» **WHAT YOU WILL DO**
Among the entries below, the lines from the one with "Image 1: EM" up to and including the one with "Image 2: Row" are to be restated exactly, without pictures.

» **DATA PROVIDED**
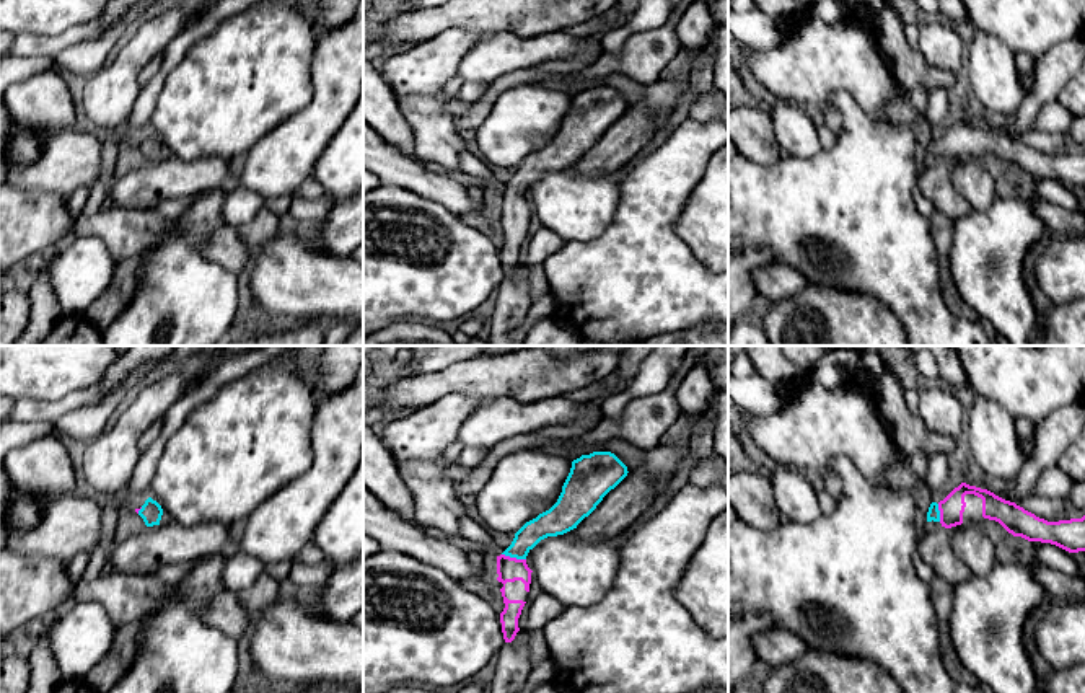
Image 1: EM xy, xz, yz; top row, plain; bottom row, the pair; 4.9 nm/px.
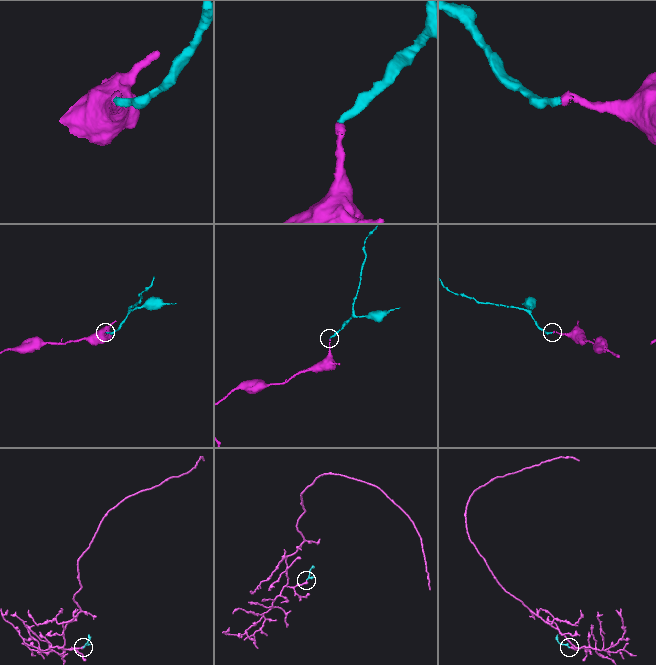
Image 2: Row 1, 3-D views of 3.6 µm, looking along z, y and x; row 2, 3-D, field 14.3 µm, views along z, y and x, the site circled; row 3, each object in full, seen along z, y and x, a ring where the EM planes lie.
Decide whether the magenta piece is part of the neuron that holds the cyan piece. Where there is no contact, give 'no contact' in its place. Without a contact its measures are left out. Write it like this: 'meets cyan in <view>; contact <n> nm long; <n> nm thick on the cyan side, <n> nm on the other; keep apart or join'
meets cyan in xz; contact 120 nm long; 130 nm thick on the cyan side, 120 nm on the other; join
---
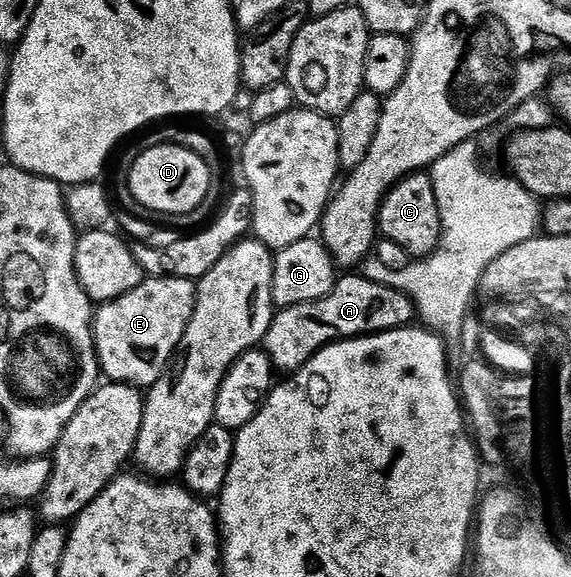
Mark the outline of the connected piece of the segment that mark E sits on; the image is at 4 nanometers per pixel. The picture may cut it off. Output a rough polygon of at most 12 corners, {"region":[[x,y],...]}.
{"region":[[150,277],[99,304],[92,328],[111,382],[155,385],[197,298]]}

» **SOLUTION**
Image 1: EM xy, xz, yz; top row, plain; bottom row, the pair; 4.9 nm/px.
Image 2: Row 1, 3-D views of 3.6 µm, looking along z, y and x; row 2, 3-D, field 14.3 µm, views along z, y and x, the site circled; row 3, each object in full, seen along z, y and x, a ring where the EM planes lie.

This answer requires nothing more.